Prime Minister Milojko Spajić's Cabinet reacted to the text published in "Vijesti" yesterday under the title "Higher salary now, lower pension tomorrow".
We transmit the reaction integrally.
"The information that pensions will be smaller in the future is incorrect.
In his text, the journalist starts from the calculation according to which the employee's earnings remain unchanged until the end of his working experience (he assumes that there will be no increase in the employee's earnings at least based on past work and trends in the economy), which is not even theoretically possible according to the existing legal solutions.
In the text, the calculation of pensions is exclusively explained on the basis of only one parameter for calculating the pension, while the second part of the calculation and the movement of other parameters is deliberately bypassed, which indicates that it is a matter of tendentious and malicious information to the public.
So, in the text, the annual personal coefficient is taken as a factor for calculating the pension, and on that basis it implies a reduction of pensions for future retirees, which is not true for the simple reason that the amount of the pension is calculated on the basis of two other important parameters, namely: length of service and the value of the personal point, which undoubtedly only increases due to this reform (due to the increase in average earnings).
Namely, the value of the pension increases three times a year due to the obligation of regular legal adjustments based on the average earnings and inflation, which affects the amount of personal points, which is not mentioned anywhere in the text itself.

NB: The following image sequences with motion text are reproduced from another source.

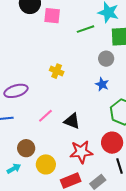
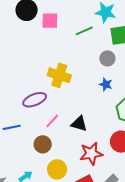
yellow cross: (57, 71) -> (59, 75), size x1.6
purple ellipse: (16, 91) -> (35, 100), moved
brown circle: (26, 148) -> (43, 144), moved

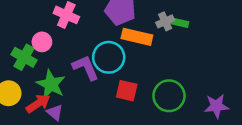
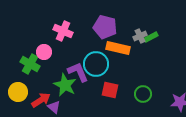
green rectangle: (179, 23) -> (151, 37), turned -40
green star: (51, 84) -> (65, 85), moved
green circle: (169, 96) -> (143, 94), size x0.7

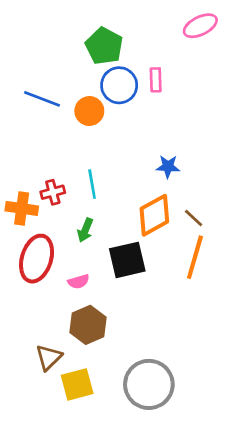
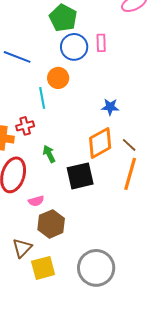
orange circle: (89, 111) -> (58, 78), moved
cyan line: (92, 184) -> (42, 98), moved
green arrow: (85, 230) -> (49, 154), turned 132
pink semicircle: (79, 282) -> (36, 201), moved

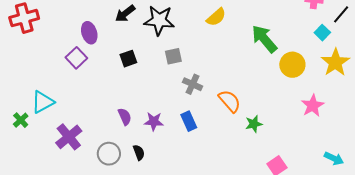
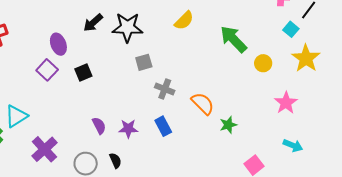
black square: (128, 59) -> (83, 72), moved
yellow circle: (292, 65) -> (263, 63), size x0.7
cyan arrow: (334, 158) -> (293, 145), moved

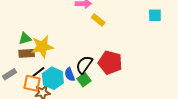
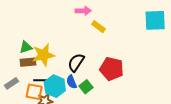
cyan square: (155, 15) -> (155, 20), size x1.6
black semicircle: (84, 65) -> (76, 62), moved
black line: (39, 72) -> (40, 80), turned 40

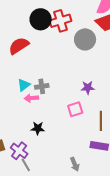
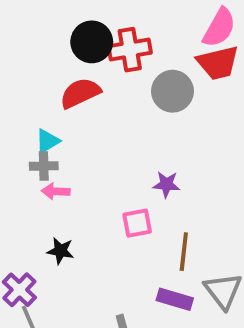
red semicircle: (19, 46) -> (80, 93), moved
cyan triangle: (24, 85) -> (47, 141), moved
gray cross: (42, 86) -> (44, 166), moved

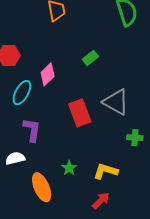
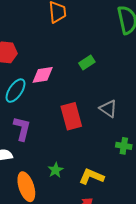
pink diamond: (48, 74) -> (43, 75), turned 30
gray triangle: (116, 102) -> (108, 109), size x0.7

The method of calculating the pension, shown on the front page of the "Vijesti" newspaper, contradicts the Law on Pension and Disability Insurance, since the pension is calculated in the amount of 359,6e, while the minimum pension prescribed by law in Montenegro is €450 and cannot be lower than that amount.
Just as the 44th Government announced during the increase of the minimum pension from January 1 of this year, that after the measure with which the implementation of the "Europe Now 2" program began, the growth of other categories of pensions will be the result of the growth of average earnings, i.e. the adjustment of pensions by on that basis.
The concern of the anti-government coalition regarding the growth of the minimum and average wages in the case of the implementation of the "Europe Now 2" program is particularly surprising, which clearly indicates that they have the goal of returning us to the old times, when the average wage in Montenegro increased by €40 in ten years, and pensions adjusted annually by a couple of euros," the response states.